Official JAX/Flax implementation of Vision Transformer (ViT) and MLP-Mixer for image recognition, with pre-trained models.
Vision Transformer is an open-source implementation of transformer-based models for image recognition, including ViT and MLP-Mixer architectures. It provides pre-trained models and tools for fine-tuning on various vision tasks, enabling scalable and efficient image classification. The project also includes LiT models for zero-shot transfer learning with image-text alignment.

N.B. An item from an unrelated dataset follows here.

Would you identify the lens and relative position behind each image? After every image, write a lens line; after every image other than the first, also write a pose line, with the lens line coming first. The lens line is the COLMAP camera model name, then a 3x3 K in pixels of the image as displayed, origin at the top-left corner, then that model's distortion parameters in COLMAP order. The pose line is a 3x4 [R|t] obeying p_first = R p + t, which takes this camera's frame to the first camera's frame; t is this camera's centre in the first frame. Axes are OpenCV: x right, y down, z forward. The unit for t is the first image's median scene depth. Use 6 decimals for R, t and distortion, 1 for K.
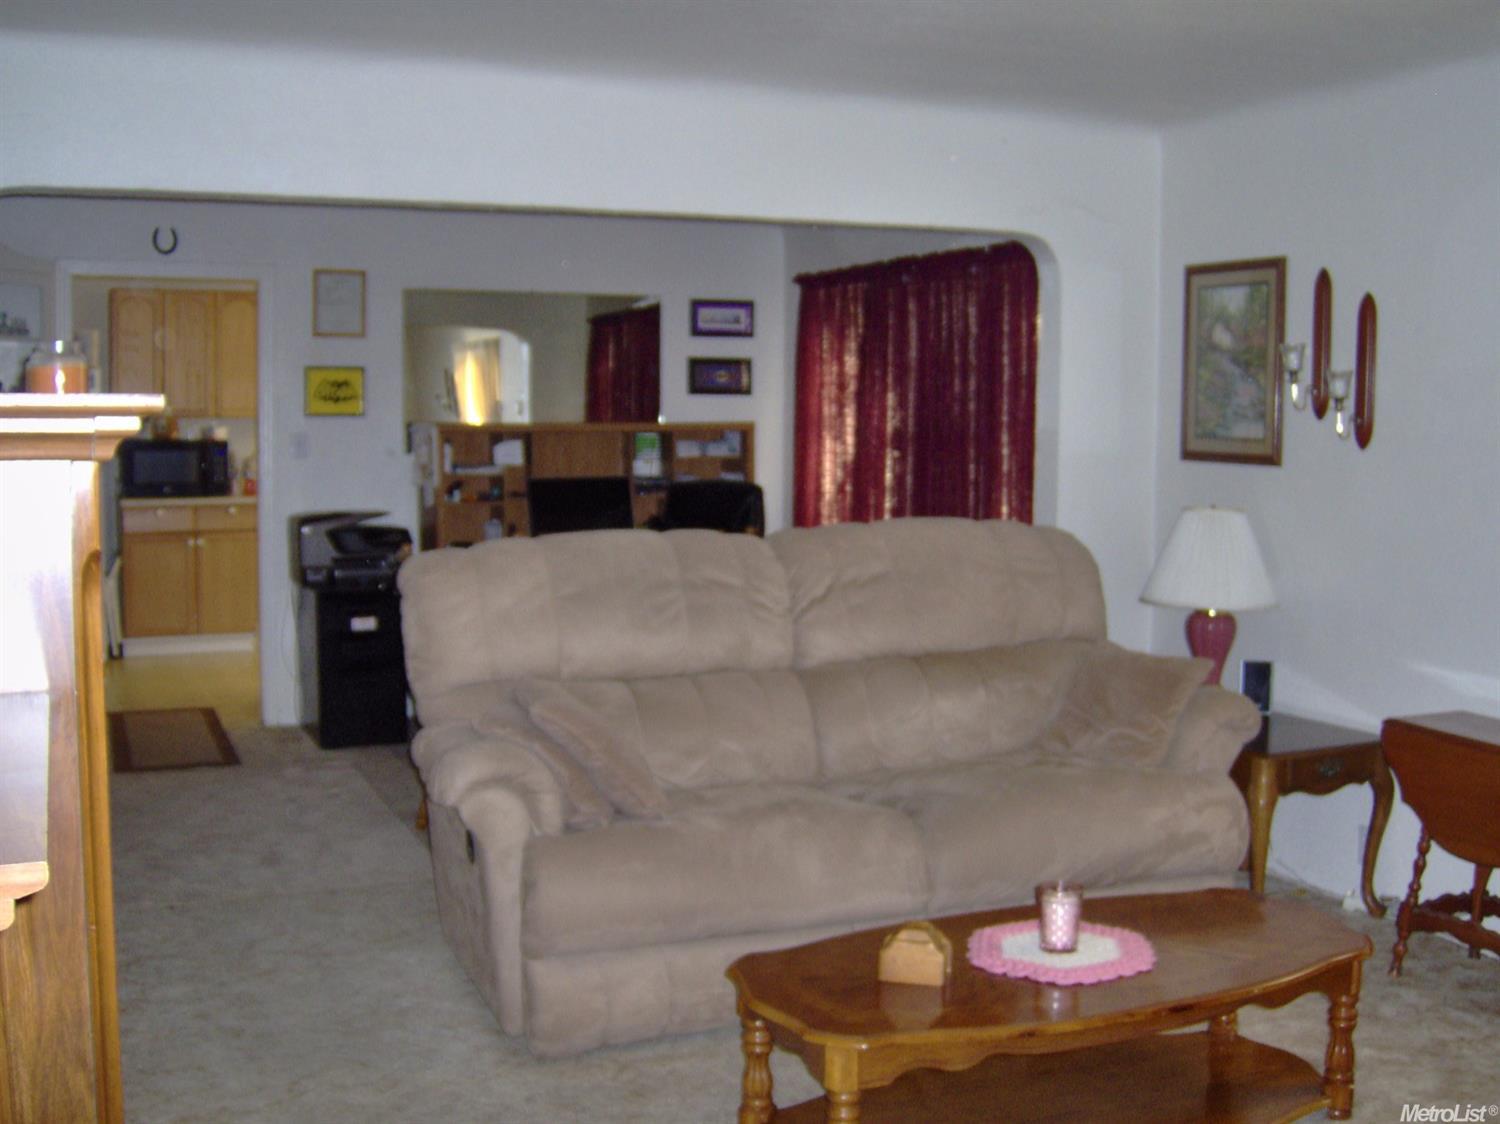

Machine learning researchers and practitioners working on computer vision tasks, especially those interested in transformer architectures, model fine-tuning, and reproducible experiments with state-of-the-art vision models.
Developers choose this project for its official implementation of groundbreaking vision models, extensive collection of pre-trained checkpoints, and seamless integration with JAX/Flax for high-performance training on GPUs and TPUs.
This repository provides the official implementation of Vision Transformer (ViT) and MLP-Mixer architectures for image recognition, based on seminal research papers from Google Research. It includes pre-trained models on datasets like ImageNet and ImageNet-21k, along with code for fine-tuning on custom datasets using JAX and Flax.
The project emphasizes reproducibility and accessibility of state-of-the-art vision models, offering well-documented code and pre-trained checkpoints to facilitate research and practical applications in computer vision.
Open-Awesome is built by the community, for the community. Submit a project, suggest an awesome list, or help improve the catalog on GitHub.
Provides exact code from seminal Google Research papers, ensuring reproducibility and state-of-the-art accuracy as shown in detailed performance tables.
Includes over 50k checkpoints like ViT and Mixer variants pre-trained on ImageNet-21k, with AugReg models offering best-in-class accuracy for transfer learning.
Offers detailed scripts and guides for training on Google Cloud VMs with GPU or TPU accelerators, enabling large-scale experiments.
Configurable scripts for datasets like CIFAR-10/100 and custom datasets via TensorFlow Datasets, with examples for trade-offs in accuracy and compute.
Requires separate installation steps for GPU vs. TPU and specific Python versions, with noted issues like Colab's slow network for TPUs hindering ease of use.
Optimal training relies on Google Cloud VMs and storage buckets (e.g., gs://vit_models), creating vendor dependency and potential cost barriers.
Large models like ViT-L/16 require tuning of batch sizes and accumulation steps to avoid out-of-memory errors, as admitted in the README's notes on memory.
Primarily JAX/Flax-based with minimal native integration for other frameworks; though some checkpoints work with PyTorch's timm, core training code is JAX-only.